Monday, Dec. 25, 1989
In Europe, History Repeats Itself
By MICHAEL MANDELBAUM
When dizzying change sweeps the world, foreign-policy experts often turn to history to find precedents for the headlines. They want to reassure themselves that there is nothing entirely new under the sun and perhaps even to find clues to the future. The current upheavals in Eastern Europe have inspired comparisons to another revolutionary year in European history. In recent weeks former presidential National Security Adviser Zbigniew Brzezinski, Columbia University historian Fritz Stern, and editorial writers in the New York Times and Boston Globe have drawn parallels between 1989 and 1848.
The Springtime of Nations, as the 1848 events were known, was a chain reaction of democratic revolutions that erupted against the autocratic rule of hereditary monarchs and in favor of democracy. It began in Paris and spread south to Italy and east to Poland. Crowds gathered in major European cities, including Berlin, Prague, Budapest and Vienna demanding an end to the regimes imposed on them three decades earlier by the victorious kings, emperors and statesmen in the great European war that Napoleon Bonaparte unleashed.
In 1848 as in 1989, men with little or no political experience were suddenly thrust into positions of leadership. Then as now, the European uprisings fanned the flames of nationalism and raised what came to be known as "the German question" -- the possibility that all Germans would unite in one state. In 1848 the widely despised symbol of the old order was the aged Austrian Chancellor, Klemens von Metternich. His flight from Vienna touched off the kind of rejoicing that greeted the opening of the Berlin Wall this November.
But the revolutions of 1848 failed. The leaders of the uprisings fell out among themselves, and the forces of conservatism managed to regain control. Autocrats in Austria and Prussia revoked constitutions they had granted under popular pressure, and Bonaparte's flamboyant nephew, Louis Napoleon, became dictator of France.
There are, however, important and auspicious differences between 1848 and 1989. In 1848 multinational empires dominated Europe. The revolutionaries wanted to dismember them, but could not agree on where the new boundaries should be drawn. Such questions as how far Germany should extend and whether there should be an independent Poland provoked heated debate and considerable bloodshed well into the 20th century. Now they have been settled. At issue this year is not the location of Europe's borders but simply whether Communist or democratic governments should exercise power within them.
In the mid-19th century the great powers opposed the upsurge of democracy. Czar Nicholas I of Russia, for example, sent an army to Hungary to crush the revolt there. By contrast, this year's revolutionaries have had the tacit blessing, and sometimes the explicit encouragement, of the Czar's successor as the most powerful man in Russia, Mikhail Gorbachev. By what he has done -- and, perhaps more important, by what he has refrained from doing -- the Soviet leader has made possible the astonishing events of this year.

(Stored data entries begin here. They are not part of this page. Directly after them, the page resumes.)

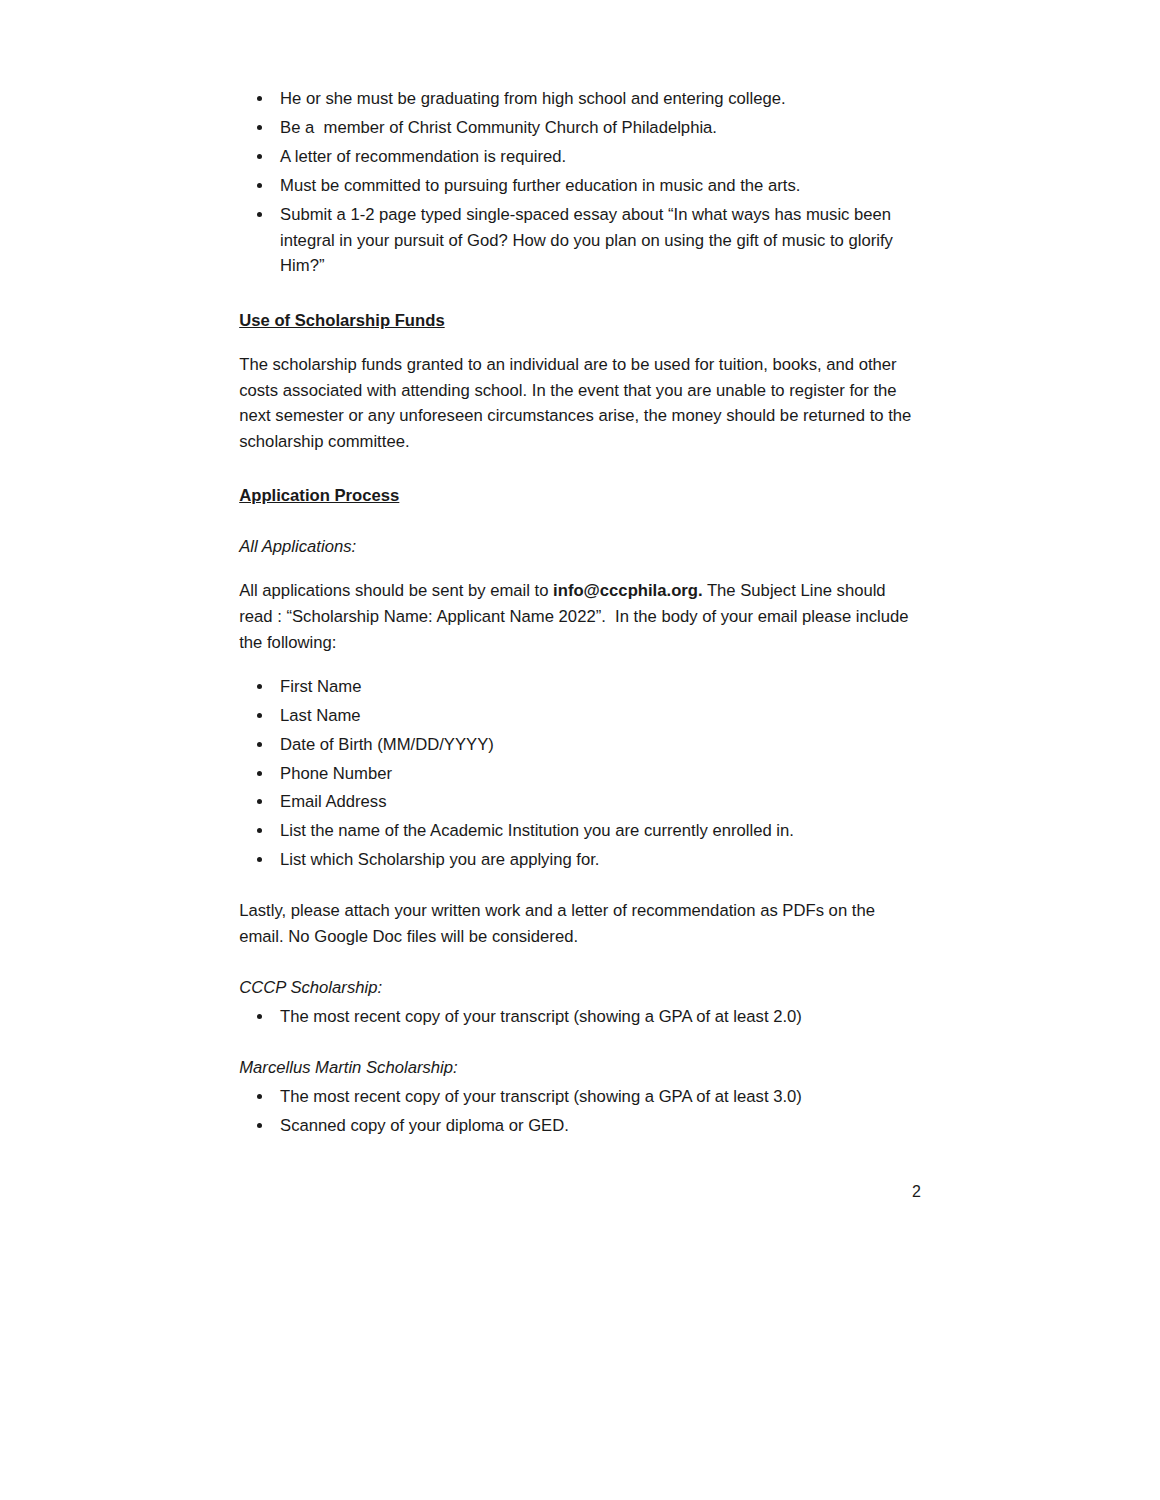He or she must be graduating from high school and entering college.
Be a member of Christ Community Church of Philadelphia.
A letter of recommendation is required.
Must be committed to pursuing further education in music and the arts.
Submit a 1-2 page typed single-spaced essay about “In what ways has music been integral in your pursuit of God? How do you plan on using the gift of music to glorify Him?”
Use of Scholarship Funds
The scholarship funds granted to an individual are to be used for tuition, books, and other costs associated with attending school. In the event that you are unable to register for the next semester or any unforeseen circumstances arise, the money should be returned to the scholarship committee.
Application Process
All Applications:
All applications should be sent by email to info@cccphila.org. The Subject Line should read : “Scholarship Name: Applicant Name 2022”. In the body of your email please include the following:
First Name
Last Name
Date of Birth (MM/DD/YYYY)
Phone Number
Email Address
List the name of the Academic Institution you are currently enrolled in.
List which Scholarship you are applying for.
Lastly, please attach your written work and a letter of recommendation as PDFs on the email. No Google Doc files will be considered.
CCCP Scholarship:
The most recent copy of your transcript (showing a GPA of at least 2.0)
Marcellus Martin Scholarship:
The most recent copy of your transcript (showing a GPA of at least 3.0)
Scanned copy of your diploma or GED.
2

No less significant has been the restraint of the European revolutionaries themselves. In 1848 armed mobs and soldiers waged pitched battles. The enduring image of that year was the barricade, often stained with blood. This year citizens have also taken to the streets, but the demonstrations in Eastern Europe have been peaceful. The symbols of 1989 are hand-lettered banners, candles, flowers and, in Prague, jingling key chains. So far there have been no Molotov cocktails exploding in city squares or Communist functionaries swinging from lampposts. In East Germany the protesters have barely mentioned the Soviet Union, and they have been careful not to advocate leaving the Warsaw Pact. Such forbearance not only is essential to avoid provoking Soviet intervention but also suggests that the revolutionaries of 1989 possess the patience and ingenuity that will be necessary to build democratic political institutions and make the painful transition from planned to market economies.
Their discipline and sophistication may also mean that the nature of revolution is undergoing a revolution. By coincidence, Karl Marx published (with Friedrich Engels) The Communist Manifesto in 1848. The events of that year helped inspire the tradition that now bears his name. Marxist revolution came to mean conspiratorial elites forcibly seizing power and reshaping society to their own purposes. The consequences have been political oppression, economic backwardness, rampant militarism and moral ruin.
In the streets of Eastern Europe this year, a different revolutionary tradition has replaced the old one. With its respect for nonviolence and the rule of law, and even a degree of forgiveness for those who have abused power, it is the tradition of Thoreau, Gandhi, Martin Luther King Jr. and Lech Walesa. If that spirit is sustained, this year's events, unlike those of 1848, could lead to the establishment of stable, durable and peaceful democracies.